Start of EXTRACTED TEXT

The translucent scaffold exhibited an average carbon content of 61.37 ± 3.96 wt% and 38.64 ± 3.95 wt% oxygen (Figure 4a,b). In comparison, the white scaffold showed an average of 56.28 ± 1.82 wt% carbon and 43.66 ± 1.92 wt% oxygen (Figure 4c,d).
Analysis of the pore size distribution diameter using ImageJ software showed that the 3D-printed scaffolds made with translucent PLA filaments had a pore size distribution ranging from 100 to 700 µm, with an average pore size of 363 ± 129 µm (Figure 5a). In contrast, the pore sizes of the 3D-printed scaffolds made with white PLA filaments ranged from 200 to 800 µm, with an average size of 314 ± 119 µm (Figure 5).
The porosity of the scaffolds was evaluated as a general property and compared between translucent and white 3D-printed scaffolds. Figure 5 shows the porosity percentage of each scaffold calculated using Archimedes' principle. The translucent PLA scaffolds exhibited a porosity of 53%, whereas the white PLA scaffolds had a porosity of 67%. Student's t-test was performed with a p-value < 0.05, showing no statistically significant difference between the two groups.

End of EXTRACTED TEXT
Start of THE DATA

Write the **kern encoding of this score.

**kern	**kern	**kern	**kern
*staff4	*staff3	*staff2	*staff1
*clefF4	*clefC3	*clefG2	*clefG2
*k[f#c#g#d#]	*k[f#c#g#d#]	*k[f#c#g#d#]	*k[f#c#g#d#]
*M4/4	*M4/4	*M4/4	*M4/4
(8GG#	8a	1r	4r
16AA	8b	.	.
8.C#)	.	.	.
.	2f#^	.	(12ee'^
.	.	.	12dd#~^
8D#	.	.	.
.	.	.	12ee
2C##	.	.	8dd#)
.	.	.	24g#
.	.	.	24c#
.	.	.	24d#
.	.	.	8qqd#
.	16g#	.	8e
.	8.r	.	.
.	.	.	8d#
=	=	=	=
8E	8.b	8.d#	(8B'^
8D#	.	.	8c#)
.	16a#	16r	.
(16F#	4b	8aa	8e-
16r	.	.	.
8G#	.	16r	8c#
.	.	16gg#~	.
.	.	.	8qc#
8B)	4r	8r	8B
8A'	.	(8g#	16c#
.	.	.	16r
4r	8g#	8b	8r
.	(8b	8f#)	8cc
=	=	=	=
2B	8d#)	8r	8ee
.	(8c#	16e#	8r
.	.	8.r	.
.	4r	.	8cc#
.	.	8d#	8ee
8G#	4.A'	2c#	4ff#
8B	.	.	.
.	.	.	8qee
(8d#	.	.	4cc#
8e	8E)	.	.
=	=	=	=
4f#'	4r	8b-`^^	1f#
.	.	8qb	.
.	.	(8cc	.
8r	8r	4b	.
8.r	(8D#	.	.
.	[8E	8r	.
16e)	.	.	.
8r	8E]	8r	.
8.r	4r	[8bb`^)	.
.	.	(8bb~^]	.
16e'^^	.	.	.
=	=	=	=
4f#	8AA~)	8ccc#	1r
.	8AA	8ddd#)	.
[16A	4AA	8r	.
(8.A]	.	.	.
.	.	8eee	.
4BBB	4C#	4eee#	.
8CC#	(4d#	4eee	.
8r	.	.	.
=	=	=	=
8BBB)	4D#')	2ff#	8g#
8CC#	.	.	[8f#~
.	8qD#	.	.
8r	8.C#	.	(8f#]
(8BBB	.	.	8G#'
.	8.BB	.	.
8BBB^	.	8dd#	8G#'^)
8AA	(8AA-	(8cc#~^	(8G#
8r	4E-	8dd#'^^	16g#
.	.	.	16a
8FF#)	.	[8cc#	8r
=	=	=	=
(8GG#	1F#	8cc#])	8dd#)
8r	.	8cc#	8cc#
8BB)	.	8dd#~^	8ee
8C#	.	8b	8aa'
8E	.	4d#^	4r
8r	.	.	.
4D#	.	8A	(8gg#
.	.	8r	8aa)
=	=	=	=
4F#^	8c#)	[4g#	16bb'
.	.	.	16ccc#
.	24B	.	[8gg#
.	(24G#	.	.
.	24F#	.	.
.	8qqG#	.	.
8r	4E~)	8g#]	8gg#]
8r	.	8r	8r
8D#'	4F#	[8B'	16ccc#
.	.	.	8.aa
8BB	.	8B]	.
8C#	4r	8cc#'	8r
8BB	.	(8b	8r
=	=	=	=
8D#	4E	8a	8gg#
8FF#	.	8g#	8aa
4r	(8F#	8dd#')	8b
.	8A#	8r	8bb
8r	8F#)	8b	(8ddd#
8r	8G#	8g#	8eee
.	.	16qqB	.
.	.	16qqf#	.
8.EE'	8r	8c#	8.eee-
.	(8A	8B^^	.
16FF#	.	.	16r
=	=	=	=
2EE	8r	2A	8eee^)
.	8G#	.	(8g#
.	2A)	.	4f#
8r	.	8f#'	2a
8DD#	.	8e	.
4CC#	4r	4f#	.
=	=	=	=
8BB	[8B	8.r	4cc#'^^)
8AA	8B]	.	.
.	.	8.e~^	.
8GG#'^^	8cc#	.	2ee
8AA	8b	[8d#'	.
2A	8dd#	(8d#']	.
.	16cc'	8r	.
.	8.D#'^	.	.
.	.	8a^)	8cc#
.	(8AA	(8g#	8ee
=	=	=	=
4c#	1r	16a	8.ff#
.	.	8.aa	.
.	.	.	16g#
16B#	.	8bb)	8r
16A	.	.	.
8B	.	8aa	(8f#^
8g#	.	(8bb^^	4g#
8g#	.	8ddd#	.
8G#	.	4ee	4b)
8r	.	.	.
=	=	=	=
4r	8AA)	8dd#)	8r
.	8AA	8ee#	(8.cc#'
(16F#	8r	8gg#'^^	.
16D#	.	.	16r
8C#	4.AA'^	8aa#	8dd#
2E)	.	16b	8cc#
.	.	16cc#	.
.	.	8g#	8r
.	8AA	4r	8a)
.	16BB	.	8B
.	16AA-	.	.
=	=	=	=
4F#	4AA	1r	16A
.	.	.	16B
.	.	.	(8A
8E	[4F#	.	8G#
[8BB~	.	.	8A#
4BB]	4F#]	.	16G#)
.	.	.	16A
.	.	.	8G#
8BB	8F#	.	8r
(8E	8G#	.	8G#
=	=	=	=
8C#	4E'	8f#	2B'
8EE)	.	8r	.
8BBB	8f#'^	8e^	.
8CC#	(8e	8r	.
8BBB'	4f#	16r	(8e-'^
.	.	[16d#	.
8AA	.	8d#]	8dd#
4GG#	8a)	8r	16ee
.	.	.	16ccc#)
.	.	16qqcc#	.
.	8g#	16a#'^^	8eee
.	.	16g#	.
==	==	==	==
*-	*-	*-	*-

End of THE DATA

WHAT YOU NEED TO DO:
• 1. For each statement below, decide whether the passage on 3D-printed PLA scaffolds supports it. Answer yes or no, and quote the deciding words from the passage.
(a) The white scaffold had a higher average oxygen content than the translucent scaffold.
(b) The pore sizes of the scaffolds made with translucent PLA filaments ranged from 200 to 800 µm.
(c) The translucent PLA scaffolds were more porous than the white PLA scaffolds.
• 2. Resume the passage on 3D-printed PLA scaffolds, starting right after its last sentence.

ANSWERS IN ORDER:
• 1.
(a) Yes: "38.64 ± 3.95 wt% oxygen" for the translucent scaffold; "43.66 ± 1.92 wt% oxygen" for the white scaffold.
(b) No: "had a pore size distribution ranging from 100 to 700 µm"
(c) No: "The translucent PLA scaffolds exhibited a porosity of 53%, whereas the white PLA scaffolds had a porosity of 67%."

• 2.
The absorbance of the translucent scaffolds exhibited an inhomogeneous optical response across the samples studied, as shown in Figure 5c. This inhomogeneity can be attributed to the less-defined structure of the translucent scaffolds. In contrast, the more defined structure of the white scaffolds, despite their larger porosity, resulted in more homogeneous absorbance. In other words, the more structured pores in the white scaffolds allowed for more uniform absorbance measurements, whereas the loss of structure in the pores of the translucent scaffolds led to more scattered reflectance. This finding highlights the importance of maintaining pore definition for a better cellular response, a topic that will be discussed in detail below. Conversely, although the white scaffolds were more porous, they exhibited a more homogeneous absorbance, as shown in Figure 5d, for the different samples studied, with a well-defined absorption band between 425 nm and 560 nm.
FTIR spectroscopy was conducted to identify potential additives or pigments in the white PLA-printed scaffold, compared to the translucent PLA scaffold. Both samples exhibited characteristic absorption bands corresponding to pure PLA. The band at 1081 cm−1 is attributed to C–O stretching vibrations, while the peak at 1452 cm−1 corresponds to CH3 bending. A strong absorption at 1746 cm−1 is assigned to C=O stretching, and the band at 2932 cm−1 also represents CH3 bending vibrations. These findings confirm the presence of typical functional groups associated with pure PLA in both scaffolds. However, an additional absorption band was detected in the white PLA scaffold within the range of 1000 to 900 cm-1, which was not present in the translucent PLA. In Figure 6 (a), this unique peak is highlighted within a black box for visual reference.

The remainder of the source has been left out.